Sandboxie might be just a little bit safer in theory but i'll always go for something that requires no thinking.

they're both great apps, really.

 

This is the main advantage of Sandboxie - no reboots - which means no committing or forgetting to commit (with SD, I have occasionally lost info when I'm tired, and the problem is that I only discover that info hasn't been retained long after it happens).
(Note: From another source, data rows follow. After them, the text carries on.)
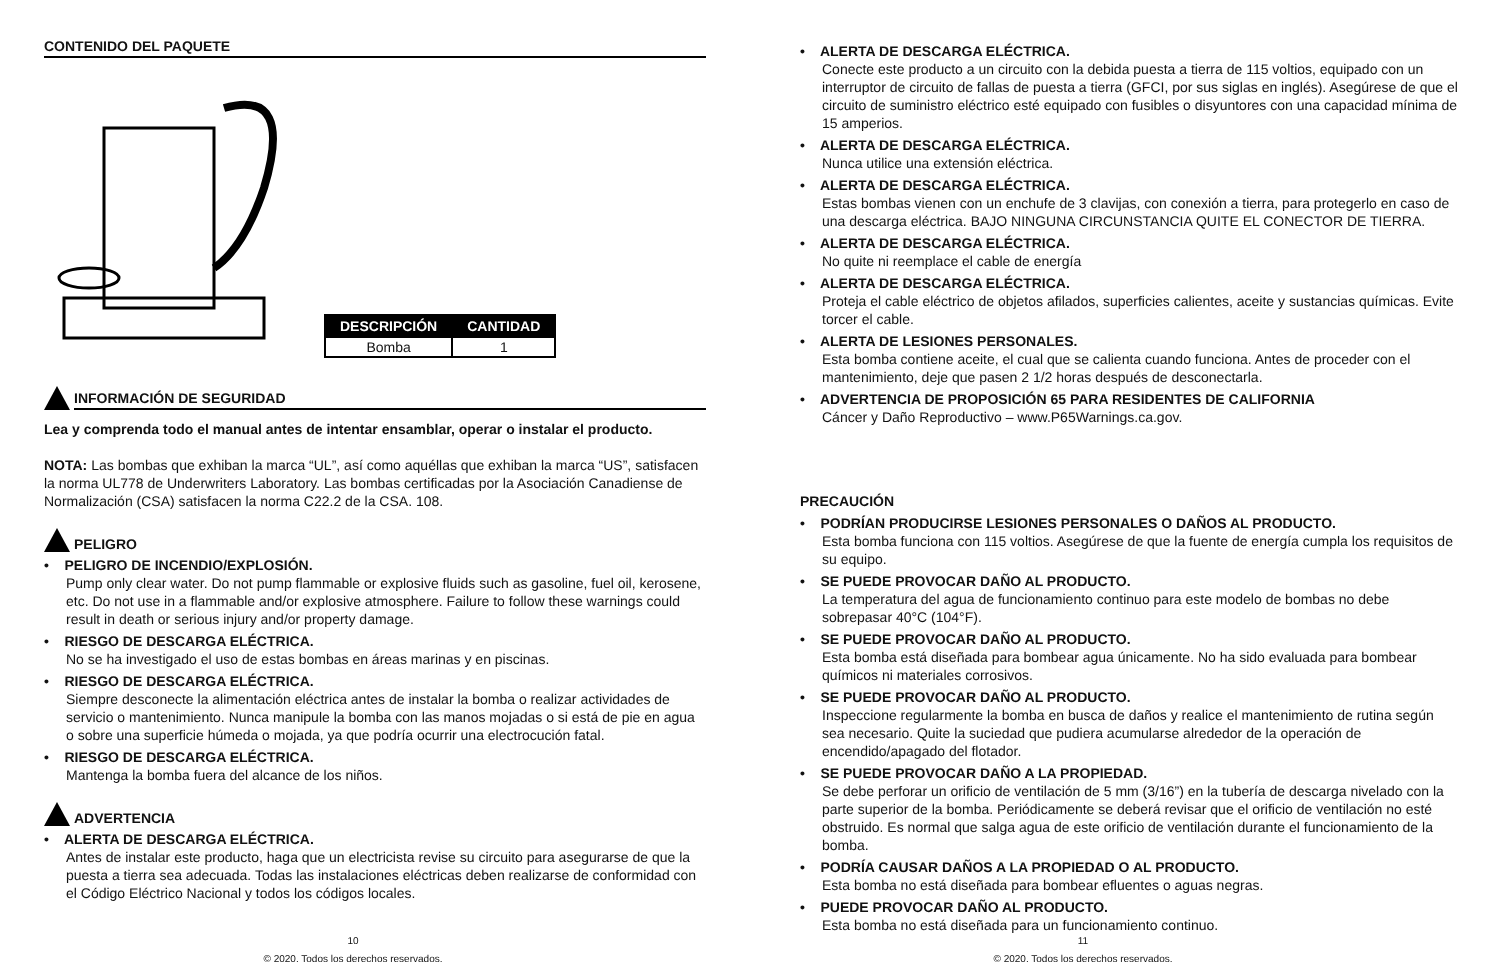CONTENIDO DEL PAQUETE
| DESCRIPCIÓN | CANTIDAD |
| --- | --- |
| Bomba | 1 |
INFORMACIÓN DE SEGURIDAD
Lea y comprenda todo el manual antes de intentar ensamblar, operar o instalar el producto.
NOTA: Las bombas que exhiban la marca “UL”, así como aquéllas que exhiban la marca “US”, satisfacen la norma UL778 de Underwriters Laboratory. Las bombas certificadas por la Asociación Canadiense de Normalización (CSA) satisfacen la norma C22.2 de la CSA. 108.
PELIGRO
• PELIGRO DE INCENDIO/EXPLOSIÓN.
Pump only clear water. Do not pump flammable or explosive fluids such as gasoline, fuel oil, kerosene, etc. Do not use in a flammable and/or explosive atmosphere. Failure to follow these warnings could result in death or serious injury and/or property damage.
• RIESGO DE DESCARGA ELÉCTRICA.
No se ha investigado el uso de estas bombas en áreas marinas y en piscinas.
• RIESGO DE DESCARGA ELÉCTRICA.
Siempre desconecte la alimentación eléctrica antes de instalar la bomba o realizar actividades de servicio o mantenimiento. Nunca manipule la bomba con las manos mojadas o si está de pie en agua o sobre una superficie húmeda o mojada, ya que podría ocurrir una electrocución fatal.
• RIESGO DE DESCARGA ELÉCTRICA.
Mantenga la bomba fuera del alcance de los niños.
ADVERTENCIA
• ALERTA DE DESCARGA ELÉCTRICA.
Antes de instalar este producto, haga que un electricista revise su circuito para asegurarse de que la puesta a tierra sea adecuada. Todas las instalaciones eléctricas deben realizarse de conformidad con el Código Eléctrico Nacional y todos los códigos locales.
10
© 2020. Todos los derechos reservados.
• ALERTA DE DESCARGA ELÉCTRICA.
Conecte este producto a un circuito con la debida puesta a tierra de 115 voltios, equipado con un interruptor de circuito de fallas de puesta a tierra (GFCI, por sus siglas en inglés). Asegúrese de que el circuito de suministro eléctrico esté equipado con fusibles o disyuntores con una capacidad mínima de 15 amperios.
• ALERTA DE DESCARGA ELÉCTRICA.
Nunca utilice una extensión eléctrica.
• ALERTA DE DESCARGA ELÉCTRICA.
Estas bombas vienen con un enchufe de 3 clavijas, con conexión a tierra, para protegerlo en caso de una descarga eléctrica. BAJO NINGUNA CIRCUNSTANCIA QUITE EL CONECTOR DE TIERRA.
• ALERTA DE DESCARGA ELÉCTRICA.
No quite ni reemplace el cable de energía
• ALERTA DE DESCARGA ELÉCTRICA.
Proteja el cable eléctrico de objetos afilados, superficies calientes, aceite y sustancias químicas. Evite torcer el cable.
• ALERTA DE LESIONES PERSONALES.
Esta bomba contiene aceite, el cual que se calienta cuando funciona. Antes de proceder con el mantenimiento, deje que pasen 2 1/2 horas después de desconectarla.
• ADVERTENCIA DE PROPOSICIÓN 65 PARA RESIDENTES DE CALIFORNIA
Cáncer y Daño Reproductivo – www.P65Warnings.ca.gov.
PRECAUCIÓN
• PODRÍAN PRODUCIRSE LESIONES PERSONALES O DAÑOS AL PRODUCTO.
Esta bomba funciona con 115 voltios. Asegúrese de que la fuente de energía cumpla los requisitos de su equipo.
• SE PUEDE PROVOCAR DAÑO AL PRODUCTO.
La temperatura del agua de funcionamiento continuo para este modelo de bombas no debe sobrepasar 40°C (104°F).
• SE PUEDE PROVOCAR DAÑO AL PRODUCTO.
Esta bomba está diseñada para bombear agua únicamente. No ha sido evaluada para bombear químicos ni materiales corrosivos.
• SE PUEDE PROVOCAR DAÑO AL PRODUCTO.
Inspeccione regularmente la bomba en busca de daños y realice el mantenimiento de rutina según sea necesario. Quite la suciedad que pudiera acumularse alrededor de la operación de encendido/apagado del flotador.
• SE PUEDE PROVOCAR DAÑO A LA PROPIEDAD.
Se debe perforar un orificio de ventilación de 5 mm (3/16”) en la tubería de descarga nivelado con la parte superior de la bomba. Periódicamente se deberá revisar que el orificio de ventilación no esté obstruido. Es normal que salga agua de este orificio de ventilación durante el funcionamiento de la bomba.
• PODRÍA CAUSAR DAÑOS A LA PROPIEDAD O AL PRODUCTO.
Esta bomba no está diseñada para bombear efluentes o aguas negras.
• PUEDE PROVOCAR DAÑO AL PRODUCTO.
Esta bomba no está diseñada para un funcionamiento continuo.
11
© 2020. Todos los derechos reservados.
A Shadow Defender type of application able to exit the shadow mode without a reboot would be the perfect solution, but obviously there must be some kind of insurmountable technical obstacle. Coldmoon (Returnil's moderator) once mentioned that the problem is related to the very architecture of Windows.

I agree, to surf anywhere without having to worry about what's going on with your computer, or for reckless surfers (my son's computer runs with Returnil passworded, no more infections ever since) SD and Returnil are unbeatable.

 

Wish more people would realize this!